Copy out every line of the data below word for word, with no changes.

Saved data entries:
_ _ _ _
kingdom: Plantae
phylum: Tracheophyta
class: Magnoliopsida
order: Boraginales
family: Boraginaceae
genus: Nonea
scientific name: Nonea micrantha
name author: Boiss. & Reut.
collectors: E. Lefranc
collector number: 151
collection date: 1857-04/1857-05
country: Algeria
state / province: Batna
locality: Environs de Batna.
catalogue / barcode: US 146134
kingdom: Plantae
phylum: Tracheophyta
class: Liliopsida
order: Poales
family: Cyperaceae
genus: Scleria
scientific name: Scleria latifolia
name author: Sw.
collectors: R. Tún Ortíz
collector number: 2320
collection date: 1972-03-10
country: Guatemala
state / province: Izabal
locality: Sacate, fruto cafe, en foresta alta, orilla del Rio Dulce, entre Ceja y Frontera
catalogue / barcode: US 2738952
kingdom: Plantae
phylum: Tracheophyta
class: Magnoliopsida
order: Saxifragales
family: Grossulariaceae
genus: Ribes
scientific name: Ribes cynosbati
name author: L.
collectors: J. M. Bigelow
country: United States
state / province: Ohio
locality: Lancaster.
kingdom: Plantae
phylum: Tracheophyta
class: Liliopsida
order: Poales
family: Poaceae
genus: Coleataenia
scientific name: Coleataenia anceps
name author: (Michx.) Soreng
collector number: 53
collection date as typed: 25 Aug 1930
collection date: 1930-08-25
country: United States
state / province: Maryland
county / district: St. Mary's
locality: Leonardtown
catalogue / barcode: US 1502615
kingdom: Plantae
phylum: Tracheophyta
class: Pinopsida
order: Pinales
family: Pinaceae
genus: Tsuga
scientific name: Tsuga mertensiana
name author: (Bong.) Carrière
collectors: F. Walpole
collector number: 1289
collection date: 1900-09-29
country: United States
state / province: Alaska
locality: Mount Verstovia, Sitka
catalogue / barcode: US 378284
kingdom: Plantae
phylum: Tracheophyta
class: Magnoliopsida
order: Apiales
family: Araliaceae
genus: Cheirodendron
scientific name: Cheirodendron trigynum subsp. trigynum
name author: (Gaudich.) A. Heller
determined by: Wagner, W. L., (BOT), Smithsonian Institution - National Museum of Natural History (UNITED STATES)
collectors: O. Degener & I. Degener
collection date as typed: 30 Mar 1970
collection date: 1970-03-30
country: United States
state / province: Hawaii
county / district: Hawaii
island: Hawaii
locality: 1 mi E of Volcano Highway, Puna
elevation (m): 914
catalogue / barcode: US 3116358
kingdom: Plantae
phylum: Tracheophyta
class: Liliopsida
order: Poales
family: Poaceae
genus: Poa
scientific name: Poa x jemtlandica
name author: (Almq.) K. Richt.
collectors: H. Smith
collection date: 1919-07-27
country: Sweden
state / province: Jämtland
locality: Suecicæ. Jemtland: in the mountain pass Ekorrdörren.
_ _ _ _
## CORRECT OUTPUT
kingdom: Plantae
phylum: Tracheophyta
class: Magnoliopsida
order: Boraginales
family: Boraginaceae
genus: Nonea
scientific name: Nonea micrantha
name author: Boiss. & Reut.
collectors: E. Lefranc
collector number: 151
collection date: 1857-04/1857-05
country: Algeria
state / province: Batna
locality: Environs de Batna.
catalogue / barcode: US 146134
kingdom: Plantae
phylum: Tracheophyta
class: Liliopsida
order: Poales
family: Cyperaceae
genus: Scleria
scientific name: Scleria latifolia
name author: Sw.
collectors: R. Tún Ortíz
collector number: 2320
collection date: 1972-03-10
country: Guatemala
state / province: Izabal
locality: Sacate, fruto cafe, en foresta alta, orilla del Rio Dulce, entre Ceja y Frontera
catalogue / barcode: US 2738952
kingdom: Plantae
phylum: Tracheophyta
class: Magnoliopsida
order: Saxifragales
family: Grossulariaceae
genus: Ribes
scientific name: Ribes cynosbati
name author: L.
collectors: J. M. Bigelow
country: United States
state / province: Ohio
locality: Lancaster.
kingdom: Plantae
phylum: Tracheophyta
class: Liliopsida
order: Poales
family: Poaceae
genus: Coleataenia
scientific name: Coleataenia anceps
name author: (Michx.) Soreng
collector number: 53
collection date as typed: 25 Aug 1930
collection date: 1930-08-25
country: United States
state / province: Maryland
county / district: St. Mary's
locality: Leonardtown
catalogue / barcode: US 1502615
kingdom: Plantae
phylum: Tracheophyta
class: Pinopsida
order: Pinales
family: Pinaceae
genus: Tsuga
scientific name: Tsuga mertensiana
name author: (Bong.) Carrière
collectors: F. Walpole
collector number: 1289
collection date: 1900-09-29
country: United States
state / province: Alaska
locality: Mount Verstovia, Sitka
catalogue / barcode: US 378284
kingdom: Plantae
phylum: Tracheophyta
class: Magnoliopsida
order: Apiales
family: Araliaceae
genus: Cheirodendron
scientific name: Cheirodendron trigynum subsp. trigynum
name author: (Gaudich.) A. Heller
determined by: Wagner, W. L., (BOT), Smithsonian Institution - National Museum of Natural History (UNITED STATES)
collectors: O. Degener & I. Degener
collection date as typed: 30 Mar 1970
collection date: 1970-03-30
country: United States
state / province: Hawaii
county / district: Hawaii
island: Hawaii
locality: 1 mi E of Volcano Highway, Puna
elevation (m): 914
catalogue / barcode: US 3116358
kingdom: Plantae
phylum: Tracheophyta
class: Liliopsida
order: Poales
family: Poaceae
genus: Poa
scientific name: Poa x jemtlandica
name author: (Almq.) K. Richt.
collectors: H. Smith
collection date: 1919-07-27
country: Sweden
state / province: Jämtland
locality: Suecicæ. Jemtland: in the mountain pass Ekorrdörren.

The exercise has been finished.